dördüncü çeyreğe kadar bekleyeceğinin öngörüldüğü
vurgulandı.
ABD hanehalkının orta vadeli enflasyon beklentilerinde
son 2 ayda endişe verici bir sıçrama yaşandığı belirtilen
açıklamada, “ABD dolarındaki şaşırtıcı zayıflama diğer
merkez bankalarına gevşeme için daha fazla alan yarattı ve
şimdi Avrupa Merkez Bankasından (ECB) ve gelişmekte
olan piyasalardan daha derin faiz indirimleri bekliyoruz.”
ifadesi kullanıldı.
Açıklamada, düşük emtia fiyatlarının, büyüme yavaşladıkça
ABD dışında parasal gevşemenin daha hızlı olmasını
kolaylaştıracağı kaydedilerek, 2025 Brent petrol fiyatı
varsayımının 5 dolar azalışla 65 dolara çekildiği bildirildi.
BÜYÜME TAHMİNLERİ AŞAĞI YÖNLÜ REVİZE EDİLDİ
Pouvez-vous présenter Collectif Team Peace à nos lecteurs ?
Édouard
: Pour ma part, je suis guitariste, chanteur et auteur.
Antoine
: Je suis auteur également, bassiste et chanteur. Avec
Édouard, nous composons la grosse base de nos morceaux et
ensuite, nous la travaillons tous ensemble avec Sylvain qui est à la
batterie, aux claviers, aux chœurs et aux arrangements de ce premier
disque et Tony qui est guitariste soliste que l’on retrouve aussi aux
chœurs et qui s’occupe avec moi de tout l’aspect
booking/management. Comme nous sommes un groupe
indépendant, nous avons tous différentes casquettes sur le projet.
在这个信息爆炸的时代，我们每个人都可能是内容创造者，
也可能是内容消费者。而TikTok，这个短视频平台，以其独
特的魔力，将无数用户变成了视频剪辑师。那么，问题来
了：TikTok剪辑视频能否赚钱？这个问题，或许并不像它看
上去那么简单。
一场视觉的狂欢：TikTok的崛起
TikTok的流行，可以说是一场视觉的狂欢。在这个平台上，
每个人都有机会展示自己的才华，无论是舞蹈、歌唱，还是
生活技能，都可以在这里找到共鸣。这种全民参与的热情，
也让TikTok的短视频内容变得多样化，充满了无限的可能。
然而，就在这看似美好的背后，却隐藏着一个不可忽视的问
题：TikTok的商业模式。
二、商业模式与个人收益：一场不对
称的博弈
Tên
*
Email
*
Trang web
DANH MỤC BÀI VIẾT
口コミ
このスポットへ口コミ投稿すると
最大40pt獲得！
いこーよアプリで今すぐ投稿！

Action item:
Extract the text of all the records above, reproducing every line word for word and in the original order.

Exercise response:
dördüncü çeyreğe kadar bekleyeceğinin öngörüldüğü
vurgulandı.
ABD hanehalkının orta vadeli enflasyon beklentilerinde
son 2 ayda endişe verici bir sıçrama yaşandığı belirtilen
açıklamada, “ABD dolarındaki şaşırtıcı zayıflama diğer
merkez bankalarına gevşeme için daha fazla alan yarattı ve
şimdi Avrupa Merkez Bankasından (ECB) ve gelişmekte
olan piyasalardan daha derin faiz indirimleri bekliyoruz.”
ifadesi kullanıldı.
Açıklamada, düşük emtia fiyatlarının, büyüme yavaşladıkça
ABD dışında parasal gevşemenin daha hızlı olmasını
kolaylaştıracağı kaydedilerek, 2025 Brent petrol fiyatı
varsayımının 5 dolar azalışla 65 dolara çekildiği bildirildi.
BÜYÜME TAHMİNLERİ AŞAĞI YÖNLÜ REVİZE EDİLDİ
Pouvez-vous présenter Collectif Team Peace à nos lecteurs ?
Édouard
: Pour ma part, je suis guitariste, chanteur et auteur.
Antoine
: Je suis auteur également, bassiste et chanteur. Avec
Édouard, nous composons la grosse base de nos morceaux et
ensuite, nous la travaillons tous ensemble avec Sylvain qui est à la
batterie, aux claviers, aux chœurs et aux arrangements de ce premier
disque et Tony qui est guitariste soliste que l’on retrouve aussi aux
chœurs et qui s’occupe avec moi de tout l’aspect
booking/management. Comme nous sommes un groupe
indépendant, nous avons tous différentes casquettes sur le projet.
在这个信息爆炸的时代，我们每个人都可能是内容创造者，
也可能是内容消费者。而TikTok，这个短视频平台，以其独
特的魔力，将无数用户变成了视频剪辑师。那么，问题来
了：TikTok剪辑视频能否赚钱？这个问题，或许并不像它看
上去那么简单。
一场视觉的狂欢：TikTok的崛起
TikTok的流行，可以说是一场视觉的狂欢。在这个平台上，
每个人都有机会展示自己的才华，无论是舞蹈、歌唱，还是
生活技能，都可以在这里找到共鸣。这种全民参与的热情，
也让TikTok的短视频内容变得多样化，充满了无限的可能。
然而，就在这看似美好的背后，却隐藏着一个不可忽视的问
题：TikTok的商业模式。
二、商业模式与个人收益：一场不对
称的博弈
Tên
*
Email
*
Trang web
DANH MỤC BÀI VIẾT
口コミ
このスポットへ口コミ投稿すると
最大40pt獲得！
いこーよアプリで今すぐ投稿！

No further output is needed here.